どうも、シンパパ薬剤師Kです。
エンレストが高血圧にも適応追加されましたね。
体内でバルサルタンに分解される成分で、心不全で服用している患者に対して血圧を下げすぎるといった事案もあったので強い降圧作用が期待できます。
心不全に使う時とは用法や注意点が異なりますので確認していきましょう。
用法用量
エンレストを高血圧に使う際の用法は1日1回です。(心不全は1日2回)
用量は通常1回200mgで最大1回400mgまで増量可能。
年齢や既存治療などを考慮して1回100mgで始める事も可能です。
まだ高血圧に対してのエビデンスが少ないので心配であれば100mgから開始することが望ましいかと思います。
エンレストは配合剤のようで実は配合剤ではありませんが、高血圧に対して第一選択として使えませんの注意しましょう。
慢性心不全と高血圧が併発している場合
慢性心不全と高血圧が併発している場合は、基本的に心不全の用法用量に従うように添付文書に記載があります。
慢性心不全にまだなっていないが心機能の低下がある高血圧に投与する場合は高血圧の用法用量に従うことになりますが、添付文書に「慢性心不全の発症に先んじて高血圧症の治療目的で本剤を使用している場合等は、患者の状態に応じて適切に用法及び用量を選択すること。」との記載もあるのでもしかしたら医師の判断で慢性心不全の用法用量を選択することが可能かも?
後日、メーカーさんに問い合わせてみようかと思います。
注意が必要な患者背景
・厳密な減塩療法中の患者 ・血液透析中の患者 ・腎機能障害患者 ・中等度以上の肝機能障害患者 ・妊娠可能な女性(妊婦・授乳婦を含む) ・高齢者
簡単に列挙するとこんな感じです。
基本的な注意事項は慢性心不全の時と変わりないのですが、高血圧だと若年層も使う事が増えるので妊娠可能な女性に対しての注意が追加されています。
「母体や胎児に影響があるので、妊婦や妊娠の可能性がある女性には投与はしないこと。」となっています。
授乳婦の場合は、「胎児の低体重や生存率の低下が確認されているため、投与した場合は授乳を避けること。」とされています。
妊婦や胎児に悪影響を与えるのは多量投与のバルサルタンですので、この辺の扱いはバルサルタンと同様です。
ARBからの切り替えじゃなくてもOK
慢性心不全の場合はARBから切り替える必要がありますが、高血圧に使う場合は切り替える必要はないようです。
ARB以外の降圧剤に追加でOKですがACE阻害薬との併用は禁忌です。
慢性心不全の場合はARBを一旦中止して切り替えたほうが良いのですが、今回は切り替えの制限が無いのでARBと併用してもOKだと思われます。(保険が通るかは確実ではないとのこと)

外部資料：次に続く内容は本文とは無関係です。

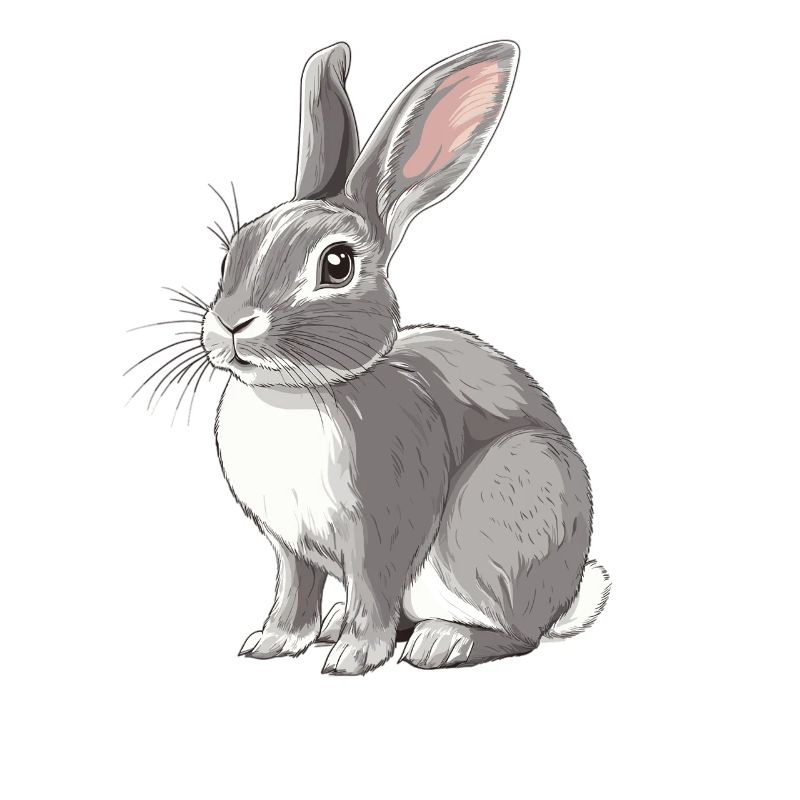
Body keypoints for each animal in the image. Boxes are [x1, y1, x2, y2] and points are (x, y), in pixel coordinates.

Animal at [200, 40, 610, 675]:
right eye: (231, 254)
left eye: (337, 265)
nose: (231, 324)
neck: (295, 394)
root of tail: (564, 599)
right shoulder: (289, 547)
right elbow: (294, 592)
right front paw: (271, 642)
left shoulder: (383, 532)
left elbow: (373, 590)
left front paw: (352, 658)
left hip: (494, 516)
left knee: (517, 635)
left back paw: (442, 642)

投与後体内でバルサルタンになるのでARBと併用するよりエンレストの増量か他の降圧剤で調節した方が良いと思われます。
心不全程ではない心機能低下の高血圧に向いている?
「心機能低下患者の高血圧に使うと心保護作用で効果的なのか?」という旨の質問をメーカーさんにしたところ、「そのような説明をDrにお話ししてマーケティングを行っている」という旨の返事を頂きました。
心保護作用があって慢性心不全の適応がある薬剤ですので、心機能が低下している患者さんにも効果を期待出来そうです。
食事の影響は?
食事の影響について添付文書に記載があったので、ついでに書いておこうと思います。
サクビトリルは食事によってCmaxの低下がみられるもののAUCに影響はないそうです。
ですが、バルサルタンは食事によってCmaxもAUCも低下します。
バルサルタンのAUCは、低脂肪食の場合約34%の低下で高脂肪食の場合約9%の低下がみられるそうです。
食事によって脂肪量は異なるので可能であれば食前投与が良いのかも??
あとがき
まだまだ高血圧に対しては勿論、心不全に対するエビデンスが少ない薬剤ですので新しい見解などがあれば随時更新していきたいと思います。